To provide national estimates of donor insemination (DI) use in the United States and a description of the population of users.

Design

Population estimates were generated from nationally representative data through weighted proportions and count estimates.

Setting

Not applicable.

Patient(s)

Participants were U.S. women of childbearing age (15–44 years) sampled for interview in the National Survey of Family Growth.

Intervention(s)

None.

Main Outcome Measure(s)

Respondents who reported having received artificial insemination were asked the origin of the sperm.
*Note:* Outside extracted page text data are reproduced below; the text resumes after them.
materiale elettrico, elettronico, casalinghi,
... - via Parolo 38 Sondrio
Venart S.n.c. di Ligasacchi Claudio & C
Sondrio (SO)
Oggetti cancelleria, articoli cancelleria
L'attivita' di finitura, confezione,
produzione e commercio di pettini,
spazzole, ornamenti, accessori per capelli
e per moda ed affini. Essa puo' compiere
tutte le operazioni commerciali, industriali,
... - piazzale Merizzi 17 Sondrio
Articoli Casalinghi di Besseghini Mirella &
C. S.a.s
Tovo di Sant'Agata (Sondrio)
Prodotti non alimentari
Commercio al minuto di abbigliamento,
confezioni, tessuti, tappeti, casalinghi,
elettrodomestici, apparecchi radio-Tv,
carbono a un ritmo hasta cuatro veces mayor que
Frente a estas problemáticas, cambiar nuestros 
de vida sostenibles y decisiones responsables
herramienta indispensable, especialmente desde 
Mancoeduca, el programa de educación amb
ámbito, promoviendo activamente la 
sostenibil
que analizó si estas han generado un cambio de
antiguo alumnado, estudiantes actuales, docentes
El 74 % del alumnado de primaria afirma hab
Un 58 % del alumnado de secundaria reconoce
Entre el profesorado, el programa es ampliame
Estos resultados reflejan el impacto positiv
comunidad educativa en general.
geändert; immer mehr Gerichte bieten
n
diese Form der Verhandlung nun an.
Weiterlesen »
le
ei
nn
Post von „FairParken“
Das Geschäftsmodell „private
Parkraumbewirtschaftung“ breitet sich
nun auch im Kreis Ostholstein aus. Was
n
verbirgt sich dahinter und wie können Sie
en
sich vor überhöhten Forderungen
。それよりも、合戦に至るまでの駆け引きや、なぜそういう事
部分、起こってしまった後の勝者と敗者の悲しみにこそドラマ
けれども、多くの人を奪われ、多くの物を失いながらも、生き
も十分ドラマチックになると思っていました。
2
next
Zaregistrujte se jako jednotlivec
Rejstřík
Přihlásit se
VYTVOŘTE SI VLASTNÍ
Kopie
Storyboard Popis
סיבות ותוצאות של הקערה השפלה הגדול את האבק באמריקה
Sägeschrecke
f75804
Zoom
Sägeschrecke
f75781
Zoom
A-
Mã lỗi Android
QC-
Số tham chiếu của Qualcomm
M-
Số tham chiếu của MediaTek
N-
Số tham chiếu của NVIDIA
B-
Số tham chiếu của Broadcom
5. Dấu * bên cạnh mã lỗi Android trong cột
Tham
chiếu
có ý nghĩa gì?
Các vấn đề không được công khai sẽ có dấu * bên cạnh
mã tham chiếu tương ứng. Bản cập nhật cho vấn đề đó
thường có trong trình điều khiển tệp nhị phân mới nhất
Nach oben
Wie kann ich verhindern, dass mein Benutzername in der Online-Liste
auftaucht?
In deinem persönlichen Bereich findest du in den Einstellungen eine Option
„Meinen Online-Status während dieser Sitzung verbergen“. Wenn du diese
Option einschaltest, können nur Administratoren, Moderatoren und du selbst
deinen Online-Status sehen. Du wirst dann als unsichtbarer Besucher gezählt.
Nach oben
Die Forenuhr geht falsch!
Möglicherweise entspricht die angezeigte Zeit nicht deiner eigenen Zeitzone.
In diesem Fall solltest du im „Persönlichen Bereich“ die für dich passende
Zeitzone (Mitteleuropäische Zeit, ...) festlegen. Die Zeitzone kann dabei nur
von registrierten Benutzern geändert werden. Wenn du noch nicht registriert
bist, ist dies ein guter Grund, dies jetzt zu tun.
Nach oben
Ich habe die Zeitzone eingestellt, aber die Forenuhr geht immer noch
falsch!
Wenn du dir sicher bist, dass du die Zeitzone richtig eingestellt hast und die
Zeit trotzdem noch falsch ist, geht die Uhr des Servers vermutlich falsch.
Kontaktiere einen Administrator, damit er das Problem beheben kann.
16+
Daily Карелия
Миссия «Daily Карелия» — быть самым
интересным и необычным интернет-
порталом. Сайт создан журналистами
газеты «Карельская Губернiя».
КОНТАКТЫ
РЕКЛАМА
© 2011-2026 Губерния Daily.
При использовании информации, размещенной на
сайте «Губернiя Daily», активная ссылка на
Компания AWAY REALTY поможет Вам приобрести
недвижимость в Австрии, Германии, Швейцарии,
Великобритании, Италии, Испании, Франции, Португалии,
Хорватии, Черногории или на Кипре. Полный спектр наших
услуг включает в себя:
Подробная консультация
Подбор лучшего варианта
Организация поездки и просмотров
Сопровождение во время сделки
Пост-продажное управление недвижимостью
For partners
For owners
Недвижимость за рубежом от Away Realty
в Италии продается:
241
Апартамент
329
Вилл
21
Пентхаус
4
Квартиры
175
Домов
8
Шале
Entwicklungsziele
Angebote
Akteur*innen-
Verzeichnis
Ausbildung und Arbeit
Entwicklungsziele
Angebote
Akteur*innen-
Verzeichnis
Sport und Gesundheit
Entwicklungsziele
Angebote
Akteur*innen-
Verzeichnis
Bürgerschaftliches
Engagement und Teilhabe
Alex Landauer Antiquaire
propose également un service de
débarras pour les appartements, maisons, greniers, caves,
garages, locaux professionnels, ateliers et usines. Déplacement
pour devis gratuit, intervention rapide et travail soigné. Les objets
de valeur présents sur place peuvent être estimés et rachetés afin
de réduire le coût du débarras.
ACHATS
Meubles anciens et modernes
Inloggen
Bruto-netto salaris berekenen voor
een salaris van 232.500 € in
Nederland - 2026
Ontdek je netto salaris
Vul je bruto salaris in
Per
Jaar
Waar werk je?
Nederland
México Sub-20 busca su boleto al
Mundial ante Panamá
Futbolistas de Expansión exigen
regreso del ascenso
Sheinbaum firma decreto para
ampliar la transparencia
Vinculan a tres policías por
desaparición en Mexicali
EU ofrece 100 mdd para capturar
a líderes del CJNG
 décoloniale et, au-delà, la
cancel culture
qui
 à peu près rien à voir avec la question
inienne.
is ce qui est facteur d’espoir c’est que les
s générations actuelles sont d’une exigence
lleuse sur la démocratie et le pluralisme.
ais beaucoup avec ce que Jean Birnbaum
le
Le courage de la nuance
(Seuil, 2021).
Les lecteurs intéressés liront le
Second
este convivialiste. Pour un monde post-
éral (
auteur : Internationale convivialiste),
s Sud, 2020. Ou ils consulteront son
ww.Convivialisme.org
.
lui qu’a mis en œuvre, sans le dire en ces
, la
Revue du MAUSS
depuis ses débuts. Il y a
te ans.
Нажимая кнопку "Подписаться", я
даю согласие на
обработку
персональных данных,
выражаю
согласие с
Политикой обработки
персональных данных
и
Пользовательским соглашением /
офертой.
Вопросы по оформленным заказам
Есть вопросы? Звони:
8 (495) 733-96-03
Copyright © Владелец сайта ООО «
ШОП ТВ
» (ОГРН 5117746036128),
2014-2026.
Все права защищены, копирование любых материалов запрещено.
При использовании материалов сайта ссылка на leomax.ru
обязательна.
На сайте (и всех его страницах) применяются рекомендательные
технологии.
Responses could include husband/partner, donor only, or mixed donor and husband/partner.

Result(s)

In 1995, an estimated 170,701 (95% confidence interval 106,577–234,825) women had undergone DI using donor or mixed sperm. In 2015-2017, 440,986 (95% confidence interval 108,458–773,513) women were estimated to have used it. The DI users were mostly white, urban, older, college-educated, and had high family incomes.

Conclusion(s)

The DI use changed over time, from a decrease between 1995 and 2013 to a precipitous growth in 2015 to 2017. In recent years, nearly half a million women may be dealing with personal, relationship, and familial issues born of DI use. The United States does not maintain records on the usage of donor sperm, but better tracking of the use and outcomes of treatment would provide better estimates of the size of the affected population.